Its longevity has made it in consideration for the oldest church in the Philippines, let alone Cebu. It has hosted many special Catholic moments in the country. Its official website calls it “the center of pilgrimages, the symbol of faith of the Filipino people,” as well as “the place of birth and socio-political development of our nation.”
The facade is taken from many architectural designs that are popular among other churches in Cebu.
The facade of the church is a blend of multiple architectural features, such as Muslim, Romanesque, and Neo-Classical. It is preserved in its natural color and original stone texture, conveying an air of simplicity.
You can visit the Basilica to see the patron’s original image. This 12-inch image depicting the Child Jesus is very familiar to avid travelers and locals in Cebu. It is said to have survived a large fire when Legaspi and Urdaneta arrived on the island. Its miraculous history has made it an avenue for many faithful Catholics to pray and light candles. A Santo Niño prayer can also be found on their official website.
The candle lighting area is filled with many devotees praying the Santo Niño prayer, hoping for safety everywhere they go.
The church is one of the most famous heritage sites in the city. Situated right in front of it is the equally famous Magellan’s Cross. Here, you can find the Christian cross that Magellan and his companions planted to signify the Cebuanos’ conversion to Catholicism.
This is also the venue for most of the events of the Fiesta Señor, the church-related activities of the renowned Sinulog Festival. This makes January one of the busiest times for the church with all the activities that they hold.
The Basilica has hosted many events, including the Fiesta Señor during Sinulog.
This starts with a procession at dawn, followed by a nine-day novena. During this time, churchgoers perform the Sinulog dance and scream, “Viva Pit Señor!” after every mass. Other activities include a foot procession, where the image is brought to the streets, usually welcoming thousands of devotees who have come to participate.
Another event is the Traslacion, wherein the image is being transported on the road from the Basilica to the National Shrine of St. Joseph in Mandaue City and the Birhen sa Regla Parish in Mactan Island. The image is then brought back to Cebu City through a fluvial procession the day before the main festival.
On normal days, there are many devotees that attend the church masses. Whether it is within the church or the wide open space of the quadrangle, it continues to welcome hundreds of devotees every day.

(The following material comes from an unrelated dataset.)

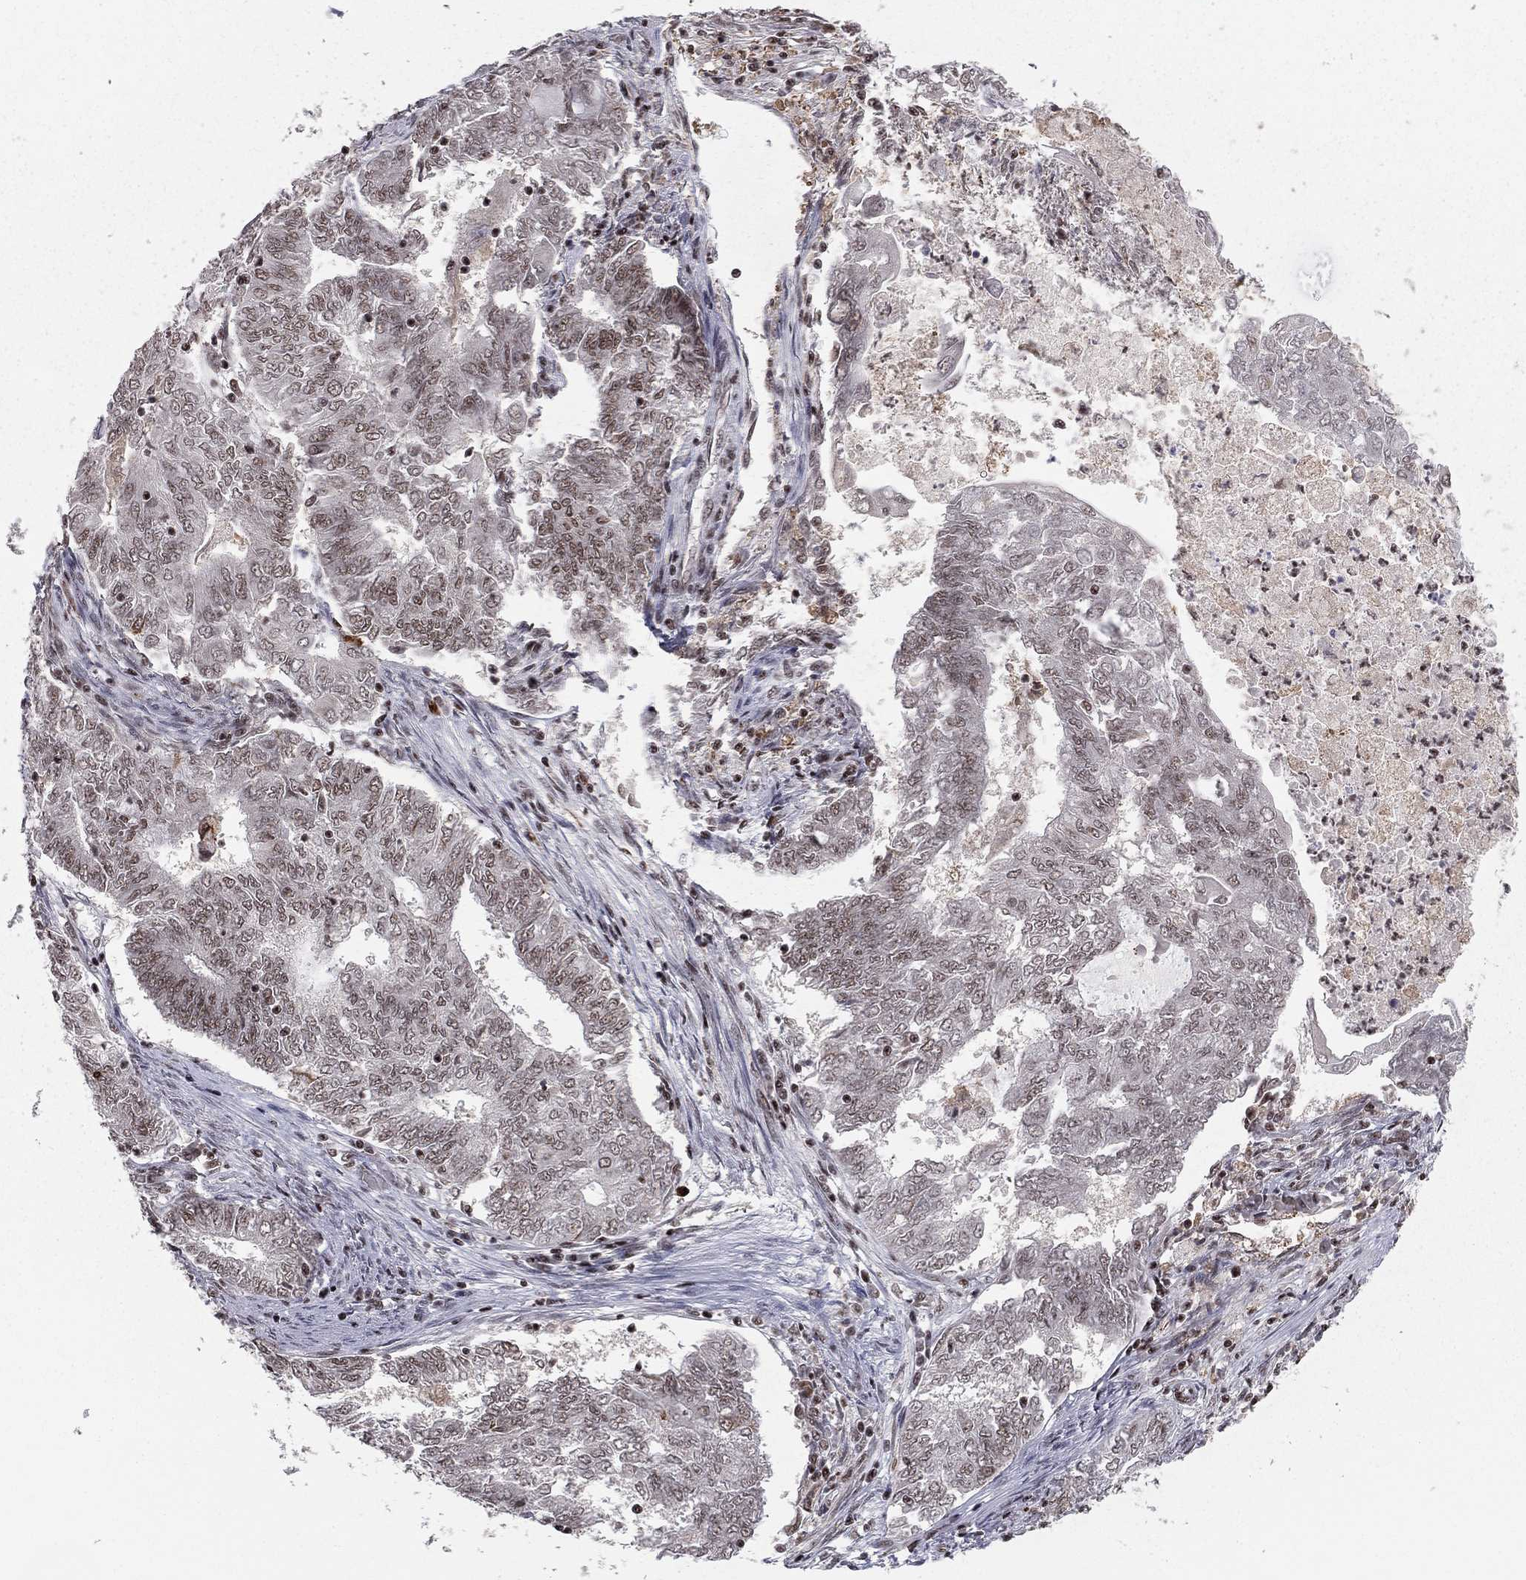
{"staining": {"intensity": "negative", "quantity": "none", "location": "none"}, "tissue": "endometrial cancer", "cell_type": "Tumor cells", "image_type": "cancer", "snomed": [{"axis": "morphology", "description": "Adenocarcinoma, NOS"}, {"axis": "topography", "description": "Endometrium"}], "caption": "Immunohistochemical staining of human adenocarcinoma (endometrial) shows no significant positivity in tumor cells. (Immunohistochemistry (ihc), brightfield microscopy, high magnification).", "gene": "NFYB", "patient": {"sex": "female", "age": 62}}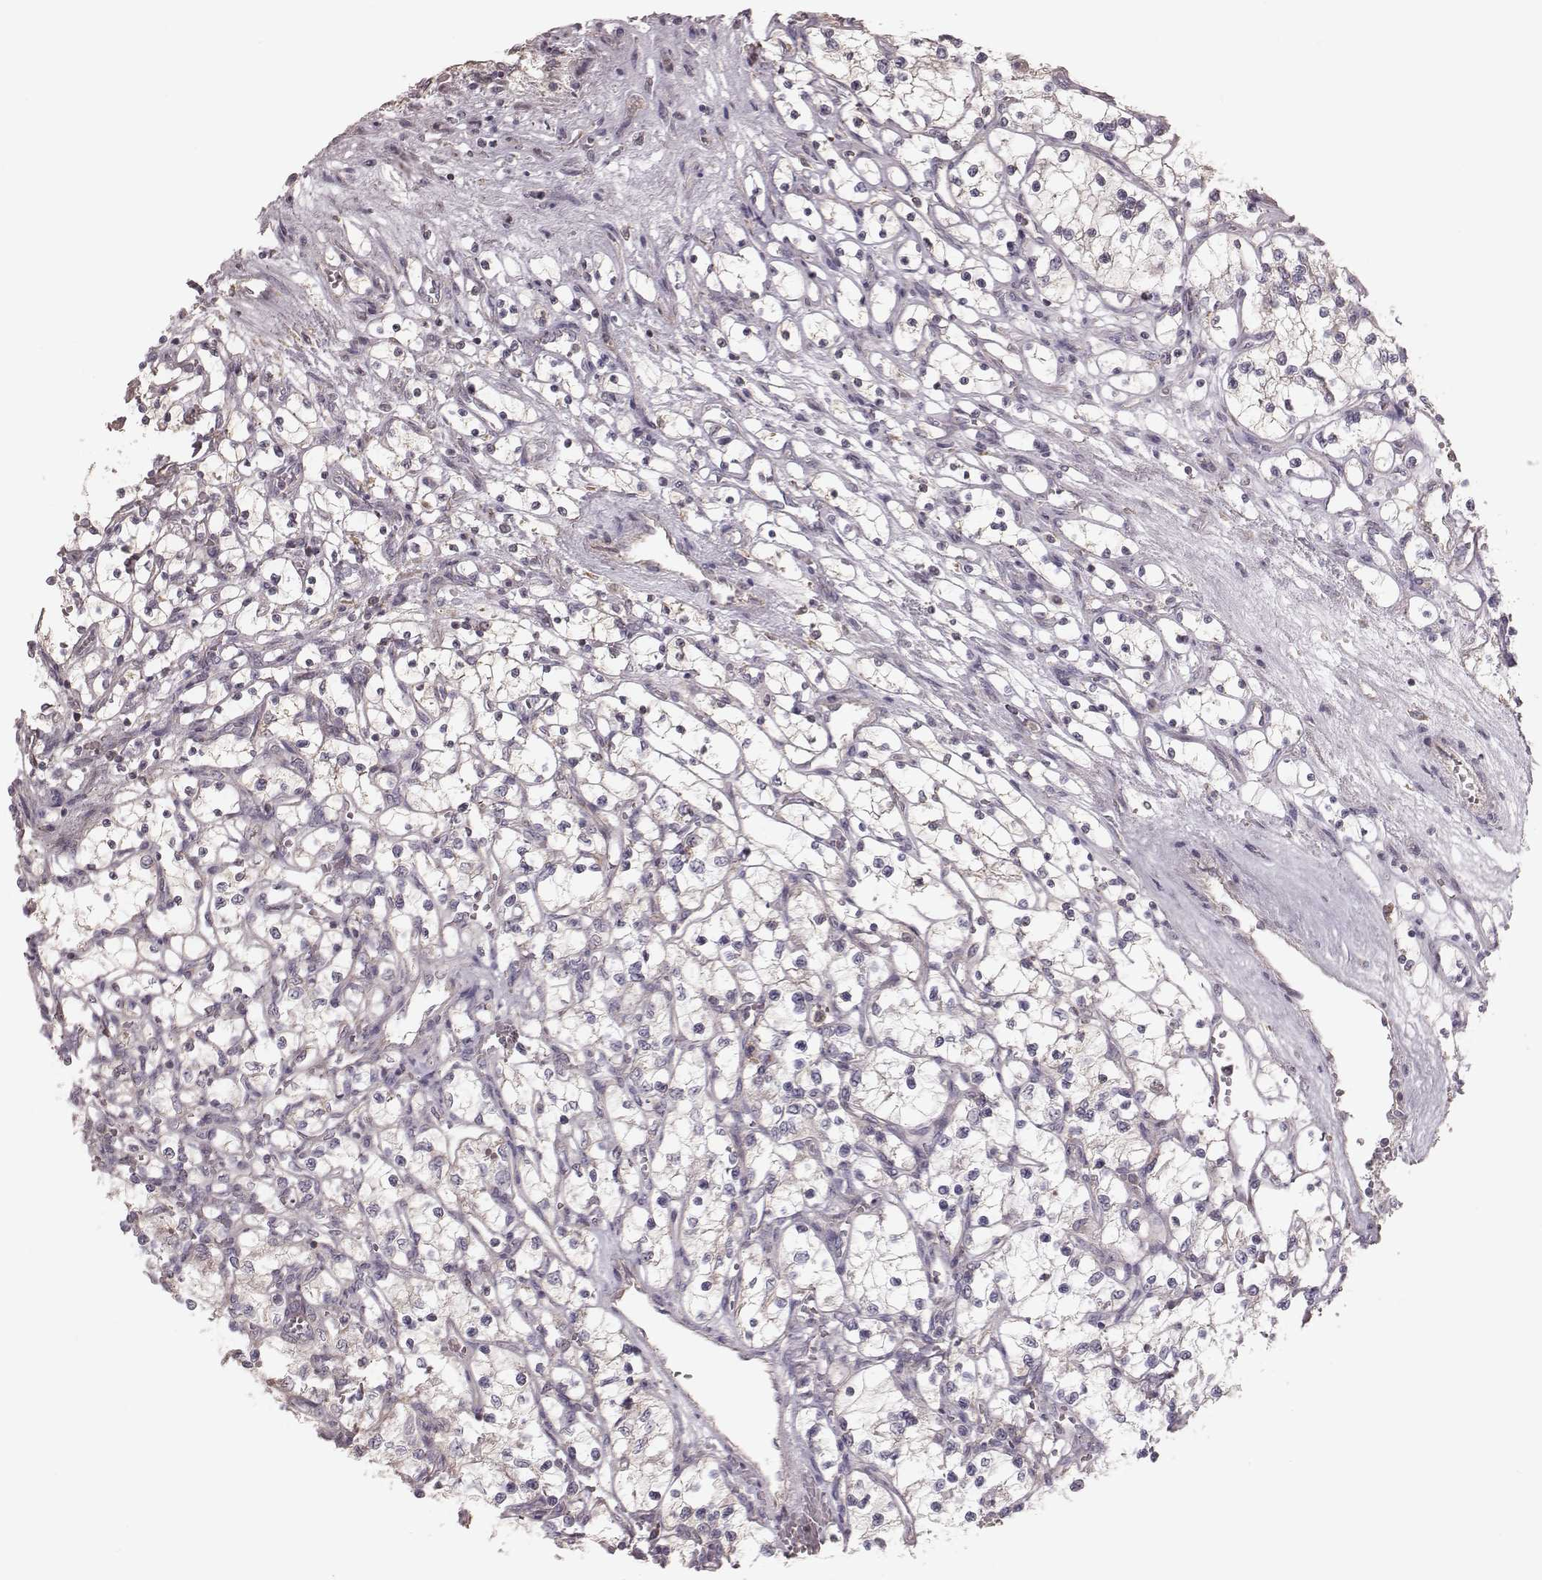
{"staining": {"intensity": "weak", "quantity": "<25%", "location": "cytoplasmic/membranous"}, "tissue": "renal cancer", "cell_type": "Tumor cells", "image_type": "cancer", "snomed": [{"axis": "morphology", "description": "Adenocarcinoma, NOS"}, {"axis": "topography", "description": "Kidney"}], "caption": "Tumor cells are negative for protein expression in human renal adenocarcinoma.", "gene": "MRPS27", "patient": {"sex": "female", "age": 69}}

Both tourists and locals try to find time to visit the image within the church and touch it to pray for blessings.
Public transport is a good option to get here. Downtown Cebu is one of the busiest areas, with jeepney routes going all around the city. You might even get the chance to travel to other tourist destinations after visiting the Basilica.
The Basilica del Santo Niño is arguably one of the most famous Catholic churches in Cebu because of its history and grandeur. Many visitors come to witness the miraculous image, while others attend the many festivities during the Fiesta Señor. After everything that the church went through, it currently stands as one of the most famous tourist spots in the Philippines.
Indeed, the oldest church on the island will continue to welcome faithful believers for years to come.